[原文]The Altiris Client Service for Windows (ACLIENT.EXE) 6.0.88 allows local users to disable password protection and access the administrative interface by finding and showing the "Altiris Client Service" hidden window, disabling the password protection, disabling the "Hide client tray icon box" option, then opening the AClient tray icon and using the View Log File option, a different vulnerability than CVE-2004-2070.
Altiris Deployment Solution Client allows a user to activate the client interface by easily launching the software from an icon in the Windows system tray. It is reported that a local user may exploit the client interface to escalate privileges.
It should be noted that although this vulnerability is reported to exist in Altiris Deployment Solution version 5.6 SP1 (Hotfix E) other versions might also be affected.
1. Right click on the Altiris Client Service icon in the Taskbar and choose View Log File
2. Notepad should open. Click File, click Open
3. In the Files of type: field choose All Files
4. Navagate to '%WINDIR%\System32'. Right click on 'cmd.exe' and choose Open
6. A new command shell with launch with SYSTEM privileges
Altiris Deployment Solution contains a flaw in its ACLIENT.EXE service that may allow a malicious user to gain access to unauthorized privileges.
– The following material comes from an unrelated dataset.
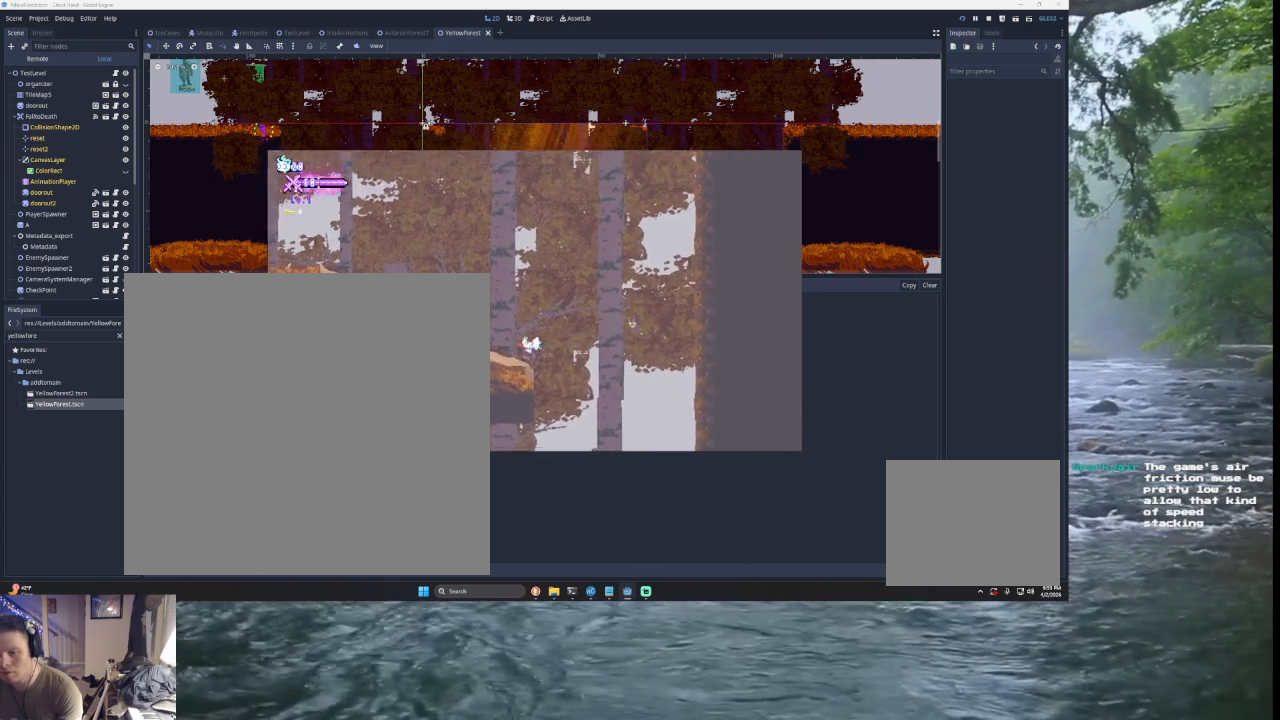
{"buttons": [], "left_stick": "left", "right_stick": "center", "events": [[67, "TRIANGLE", "up"]]}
The issue is triggered by manipulating the Aclient interface to launch a windows command prompt which runs at the LocalSystem account level. From within this command prompt, the user can launch any program at those escalated privileges. This flaw may lead to a loss of Integrity.
Upgrade to version 6.1 SP1 Hotfix D or higher, as it has been reported to fix this vulnerability. An upgrade is required as there are no known workarounds.